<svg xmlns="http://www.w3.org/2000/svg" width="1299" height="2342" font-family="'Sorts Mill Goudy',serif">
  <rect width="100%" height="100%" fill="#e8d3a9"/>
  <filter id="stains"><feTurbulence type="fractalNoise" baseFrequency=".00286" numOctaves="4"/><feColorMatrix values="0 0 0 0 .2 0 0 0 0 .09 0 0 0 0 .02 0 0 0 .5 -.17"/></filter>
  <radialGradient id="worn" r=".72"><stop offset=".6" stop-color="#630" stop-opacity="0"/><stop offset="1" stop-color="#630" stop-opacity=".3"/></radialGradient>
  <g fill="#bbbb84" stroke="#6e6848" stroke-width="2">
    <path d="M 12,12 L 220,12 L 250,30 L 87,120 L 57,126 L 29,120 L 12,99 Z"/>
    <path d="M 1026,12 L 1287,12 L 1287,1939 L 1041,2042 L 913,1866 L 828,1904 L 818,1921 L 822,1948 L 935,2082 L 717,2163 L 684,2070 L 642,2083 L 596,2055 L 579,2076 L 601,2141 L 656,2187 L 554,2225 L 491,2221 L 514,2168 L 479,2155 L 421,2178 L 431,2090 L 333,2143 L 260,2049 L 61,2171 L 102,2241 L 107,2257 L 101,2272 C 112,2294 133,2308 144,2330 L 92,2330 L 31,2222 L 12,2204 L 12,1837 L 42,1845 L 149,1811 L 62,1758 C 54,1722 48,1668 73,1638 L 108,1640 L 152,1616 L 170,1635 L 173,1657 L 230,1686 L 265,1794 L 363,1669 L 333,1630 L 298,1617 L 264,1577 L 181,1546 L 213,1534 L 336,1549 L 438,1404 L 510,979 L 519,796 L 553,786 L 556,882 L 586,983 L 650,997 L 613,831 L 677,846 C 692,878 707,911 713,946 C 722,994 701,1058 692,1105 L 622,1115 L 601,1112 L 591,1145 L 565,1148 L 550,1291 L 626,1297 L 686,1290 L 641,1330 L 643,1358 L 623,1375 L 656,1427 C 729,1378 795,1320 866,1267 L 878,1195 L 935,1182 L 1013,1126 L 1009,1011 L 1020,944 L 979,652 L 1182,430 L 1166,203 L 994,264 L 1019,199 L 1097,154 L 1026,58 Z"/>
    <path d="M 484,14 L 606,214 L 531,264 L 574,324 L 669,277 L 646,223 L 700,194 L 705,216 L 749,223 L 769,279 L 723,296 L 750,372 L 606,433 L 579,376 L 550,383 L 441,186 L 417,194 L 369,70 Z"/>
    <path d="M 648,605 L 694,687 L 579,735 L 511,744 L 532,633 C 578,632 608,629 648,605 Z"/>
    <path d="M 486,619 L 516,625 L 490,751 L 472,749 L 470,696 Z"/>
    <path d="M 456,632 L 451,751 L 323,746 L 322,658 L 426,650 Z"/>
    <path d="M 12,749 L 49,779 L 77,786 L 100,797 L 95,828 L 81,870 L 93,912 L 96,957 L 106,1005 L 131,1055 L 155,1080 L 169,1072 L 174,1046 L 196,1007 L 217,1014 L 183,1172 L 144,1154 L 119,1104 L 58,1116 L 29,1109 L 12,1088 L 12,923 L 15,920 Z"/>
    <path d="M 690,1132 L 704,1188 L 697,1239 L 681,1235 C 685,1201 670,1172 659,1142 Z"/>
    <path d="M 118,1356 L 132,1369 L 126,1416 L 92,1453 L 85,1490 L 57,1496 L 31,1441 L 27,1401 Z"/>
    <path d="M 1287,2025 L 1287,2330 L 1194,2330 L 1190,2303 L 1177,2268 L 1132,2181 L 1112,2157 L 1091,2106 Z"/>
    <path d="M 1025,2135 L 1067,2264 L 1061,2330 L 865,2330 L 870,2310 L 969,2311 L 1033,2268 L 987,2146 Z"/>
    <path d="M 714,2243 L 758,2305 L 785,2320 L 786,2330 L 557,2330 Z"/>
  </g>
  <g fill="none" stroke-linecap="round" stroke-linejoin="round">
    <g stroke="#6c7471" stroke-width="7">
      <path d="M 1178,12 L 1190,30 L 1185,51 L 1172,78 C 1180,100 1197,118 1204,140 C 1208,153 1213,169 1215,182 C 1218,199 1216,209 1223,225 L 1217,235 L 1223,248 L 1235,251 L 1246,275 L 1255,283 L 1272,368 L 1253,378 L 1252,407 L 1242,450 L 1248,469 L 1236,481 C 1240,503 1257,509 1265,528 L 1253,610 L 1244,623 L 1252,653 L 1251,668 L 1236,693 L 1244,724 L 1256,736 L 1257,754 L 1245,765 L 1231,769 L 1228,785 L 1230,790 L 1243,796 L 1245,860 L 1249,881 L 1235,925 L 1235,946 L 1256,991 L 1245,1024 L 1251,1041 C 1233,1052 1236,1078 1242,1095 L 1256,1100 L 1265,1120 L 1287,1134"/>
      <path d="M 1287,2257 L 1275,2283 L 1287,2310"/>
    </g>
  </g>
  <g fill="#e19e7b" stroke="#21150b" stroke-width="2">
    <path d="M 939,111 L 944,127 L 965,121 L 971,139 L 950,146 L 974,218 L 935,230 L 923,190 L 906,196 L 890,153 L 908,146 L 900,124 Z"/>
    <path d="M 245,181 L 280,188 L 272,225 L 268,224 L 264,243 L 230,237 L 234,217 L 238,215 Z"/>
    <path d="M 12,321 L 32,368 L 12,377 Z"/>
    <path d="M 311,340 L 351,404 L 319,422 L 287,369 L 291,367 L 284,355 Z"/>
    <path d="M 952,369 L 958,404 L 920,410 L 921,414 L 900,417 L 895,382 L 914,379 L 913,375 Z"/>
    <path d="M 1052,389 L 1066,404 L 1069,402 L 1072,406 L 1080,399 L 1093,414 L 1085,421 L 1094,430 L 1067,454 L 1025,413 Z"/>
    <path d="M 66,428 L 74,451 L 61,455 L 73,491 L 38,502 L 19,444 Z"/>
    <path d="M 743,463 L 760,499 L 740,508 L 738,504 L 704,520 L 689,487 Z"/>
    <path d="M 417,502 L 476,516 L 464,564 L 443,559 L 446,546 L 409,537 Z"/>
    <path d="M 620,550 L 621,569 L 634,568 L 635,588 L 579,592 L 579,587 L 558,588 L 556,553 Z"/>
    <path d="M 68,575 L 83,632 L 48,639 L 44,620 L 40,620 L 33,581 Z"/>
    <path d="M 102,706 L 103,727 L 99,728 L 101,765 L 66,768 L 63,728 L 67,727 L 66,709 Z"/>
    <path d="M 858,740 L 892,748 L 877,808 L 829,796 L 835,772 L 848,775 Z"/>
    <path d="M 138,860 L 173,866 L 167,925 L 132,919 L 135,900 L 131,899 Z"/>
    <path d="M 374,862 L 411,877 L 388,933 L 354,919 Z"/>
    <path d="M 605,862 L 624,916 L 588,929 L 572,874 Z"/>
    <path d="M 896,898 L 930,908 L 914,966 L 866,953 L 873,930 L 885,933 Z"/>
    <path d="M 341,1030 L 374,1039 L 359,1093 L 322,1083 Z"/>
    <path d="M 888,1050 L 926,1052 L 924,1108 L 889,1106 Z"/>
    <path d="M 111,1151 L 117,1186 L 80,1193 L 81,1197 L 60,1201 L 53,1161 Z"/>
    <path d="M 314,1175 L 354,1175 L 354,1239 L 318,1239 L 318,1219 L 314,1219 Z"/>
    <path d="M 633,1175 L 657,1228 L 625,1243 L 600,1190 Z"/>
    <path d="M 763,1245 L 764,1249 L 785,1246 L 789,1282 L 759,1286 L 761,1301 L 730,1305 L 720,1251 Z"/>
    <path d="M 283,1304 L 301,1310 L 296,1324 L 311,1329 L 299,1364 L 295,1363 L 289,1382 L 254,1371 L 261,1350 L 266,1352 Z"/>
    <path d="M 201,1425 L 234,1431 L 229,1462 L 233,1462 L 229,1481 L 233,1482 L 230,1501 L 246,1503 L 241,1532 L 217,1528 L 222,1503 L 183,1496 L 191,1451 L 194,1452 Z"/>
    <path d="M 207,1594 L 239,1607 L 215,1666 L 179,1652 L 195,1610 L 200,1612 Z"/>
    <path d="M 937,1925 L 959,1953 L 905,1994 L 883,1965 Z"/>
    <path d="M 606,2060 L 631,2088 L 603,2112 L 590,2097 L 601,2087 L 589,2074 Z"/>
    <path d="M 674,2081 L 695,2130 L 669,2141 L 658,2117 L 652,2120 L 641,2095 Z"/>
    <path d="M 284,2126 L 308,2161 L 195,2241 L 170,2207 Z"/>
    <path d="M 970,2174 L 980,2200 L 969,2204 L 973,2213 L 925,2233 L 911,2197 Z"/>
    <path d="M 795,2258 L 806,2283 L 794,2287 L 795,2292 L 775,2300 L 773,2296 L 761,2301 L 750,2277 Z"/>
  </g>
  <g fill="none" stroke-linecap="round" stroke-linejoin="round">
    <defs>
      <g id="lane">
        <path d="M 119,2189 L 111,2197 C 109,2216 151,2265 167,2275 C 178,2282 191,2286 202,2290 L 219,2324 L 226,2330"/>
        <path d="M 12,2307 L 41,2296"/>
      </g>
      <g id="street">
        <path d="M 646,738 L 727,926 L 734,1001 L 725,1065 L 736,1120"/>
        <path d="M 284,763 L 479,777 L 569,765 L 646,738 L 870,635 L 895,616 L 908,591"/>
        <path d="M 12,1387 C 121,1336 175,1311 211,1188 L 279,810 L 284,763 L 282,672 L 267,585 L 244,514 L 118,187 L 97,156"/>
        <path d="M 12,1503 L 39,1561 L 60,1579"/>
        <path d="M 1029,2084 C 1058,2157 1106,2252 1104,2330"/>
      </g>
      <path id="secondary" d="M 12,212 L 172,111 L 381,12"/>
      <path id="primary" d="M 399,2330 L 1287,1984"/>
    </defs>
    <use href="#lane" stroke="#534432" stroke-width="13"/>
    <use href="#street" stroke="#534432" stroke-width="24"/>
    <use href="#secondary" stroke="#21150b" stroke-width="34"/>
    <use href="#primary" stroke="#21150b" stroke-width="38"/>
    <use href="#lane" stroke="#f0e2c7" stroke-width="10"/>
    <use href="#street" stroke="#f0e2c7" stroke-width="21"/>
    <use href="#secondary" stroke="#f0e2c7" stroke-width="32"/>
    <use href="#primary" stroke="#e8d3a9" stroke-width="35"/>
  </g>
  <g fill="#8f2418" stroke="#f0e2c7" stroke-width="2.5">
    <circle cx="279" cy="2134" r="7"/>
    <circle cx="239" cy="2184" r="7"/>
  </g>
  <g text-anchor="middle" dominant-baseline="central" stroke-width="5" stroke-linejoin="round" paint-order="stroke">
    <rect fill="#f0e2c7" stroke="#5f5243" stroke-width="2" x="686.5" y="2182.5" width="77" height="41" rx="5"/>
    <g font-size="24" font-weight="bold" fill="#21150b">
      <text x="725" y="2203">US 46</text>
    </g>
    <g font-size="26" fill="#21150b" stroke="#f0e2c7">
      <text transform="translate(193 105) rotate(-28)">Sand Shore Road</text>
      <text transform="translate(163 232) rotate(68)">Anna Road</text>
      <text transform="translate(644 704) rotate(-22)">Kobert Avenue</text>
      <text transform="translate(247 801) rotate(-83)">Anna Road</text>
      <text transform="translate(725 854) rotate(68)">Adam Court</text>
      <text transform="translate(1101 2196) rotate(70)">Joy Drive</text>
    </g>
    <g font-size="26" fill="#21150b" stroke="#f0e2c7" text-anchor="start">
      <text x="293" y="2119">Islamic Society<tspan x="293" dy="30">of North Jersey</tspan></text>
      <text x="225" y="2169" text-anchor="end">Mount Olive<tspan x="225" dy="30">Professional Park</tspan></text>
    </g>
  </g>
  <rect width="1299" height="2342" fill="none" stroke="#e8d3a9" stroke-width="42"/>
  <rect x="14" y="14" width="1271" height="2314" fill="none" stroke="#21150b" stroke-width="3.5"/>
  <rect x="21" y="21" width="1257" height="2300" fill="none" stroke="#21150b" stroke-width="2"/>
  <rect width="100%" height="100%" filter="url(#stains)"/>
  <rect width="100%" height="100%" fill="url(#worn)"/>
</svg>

-=-=-=-=-

▸ Aim of the task
Search the records for the string "worn" and return every line in which it occurs.

▸ Written response
  <radialGradient id="worn" r=".72"><stop offset=".6" stop-color="#630" stop-opacity="0"/><stop offset="1" stop-color="#630" stop-opacity=".3"/></radialGradient>
  <rect width="100%" height="100%" fill="url(#worn)"/>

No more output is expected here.